2. Sans doute (in)consciente du choc que ce Pacte va provoquer, la Banque centrale européenne a annoncé qu’elle achètera «sans limite» sur le marché secondaire des titres publics à échéance courte en cas de difficulté des États, mais en revendant pour des montants équivalents des titres privés, de façon à stériliser la création de monnaie précédente. Ainsi, la BCE + le TSCG prorogent la situation qui fait qu’il n’y a pas en Europe de véritable banque centrale qui soit «prêteur en dernier ressort» pour l’ensemble de l’économie.
3. Comme rien n’est prévu pour qu’existe un véritable budget européen, le Pacte entérine les différences de développement entre les pays membres de l’UEM, sur lesquelles les entreprises en position dominante pourront jouer en faisant produire par des travailleurs sous-payés dans les pays les plus faibles économiquement.
4. Il soumet à une «stricte conditionnalité» l’aide financière éventuelle apportée par le Mécanisme européen de stabilité (MES) ; celui-ci n’ayant pas le statut de banque ne pourra se refinancer auprès de la BCE et il empruntera sur les marchés financiers qui garderont ainsi la main : la boucle sera bouclée depuis l’interdiction faite aux États d’emprunter auprès de la BCE, le plongement dans l’endettement public auprès des marchés, jusqu’à l’«aide» apportée par les mêmes marchés.
5. En obligeant les États à des coupes budgétaires énormes dans les dépenses publiques et sociales, il permet aux classes dominantes d’éviter une réforme fiscale d’ampleur qui leur ferait restituer au moins une partie des richesses qu’ils ont concentrées depuis trois décennies.

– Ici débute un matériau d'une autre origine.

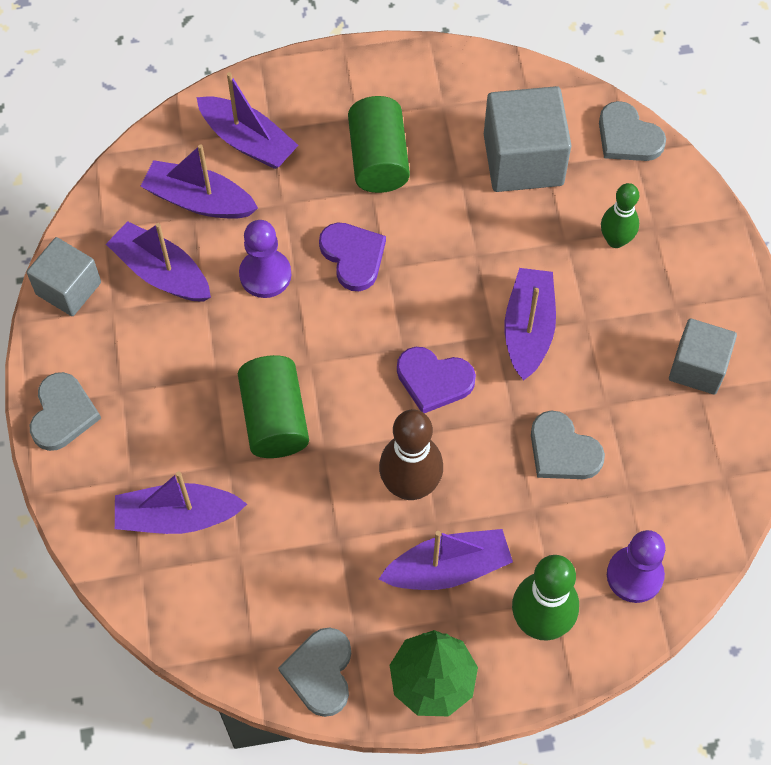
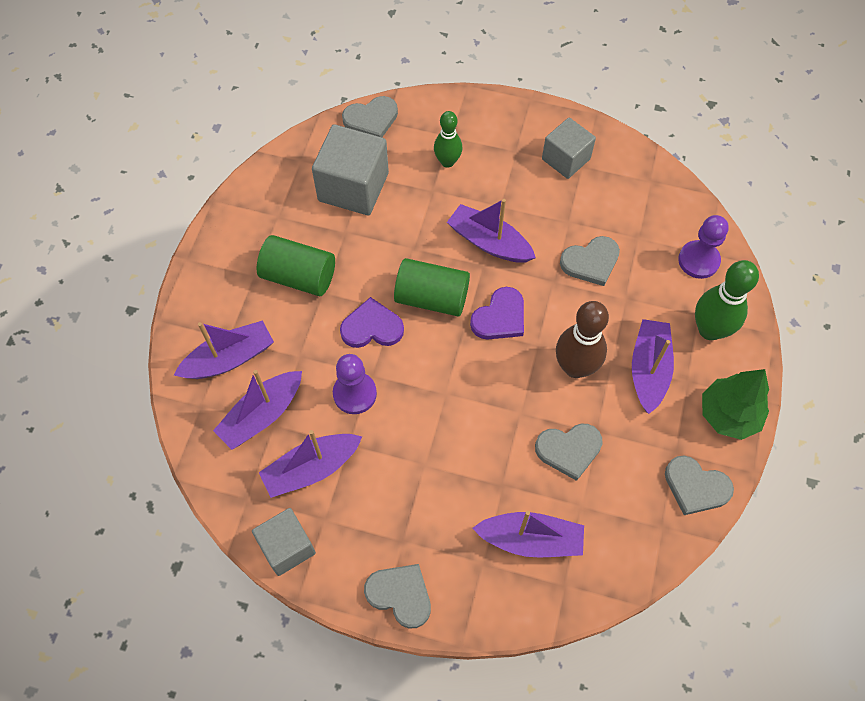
camera: 65 degrees left, 0 degrees up
purple boat [115,472,247,534] -> purple boat turned 105 degrees counterclockwise [473,511,584,557]
green cylinder [238,355,309,458] -> green cylinder moved to [394,258,470,316]
none -> grey heart [535,424,603,481]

6. Il perpétue la conception absurde selon laquelle les dépenses publiques parasiteraient l’économie marchande, car elles seraient payées par un prélèvement sur cette dernière, seule considérée comme productive. Or les travailleurs des services non marchands produisent la valeur économique de ceux-ci et lesdits prélèvements obligatoires sont effectués sur un revenu global déjà augmenté de cette valeur : en France, cela représente un bon quart du PIB.
7. En refusant de soumettre ce Pacte au suffrage populaire, les dirigeants européens font une entorse grave à la démocratie. Entorse que le Pacte aggrave dans la mesure où il obligera les États à soumettre leur projet de budget annuel à l’approbation de la Commission européenne, selon une procédure appelée «le semestre». Et, si le Pacte n’était pas ratifié, les «six-pack» et «two packs» sont déjà prêts pour faire la même chose. Mais, peut-être, ce manquement à la démocratie n’est-il pas une erreur mais une décision délibérée, ces dispositifs ayant pour ultime finalité de perpétuer le règne de la finance capitaliste.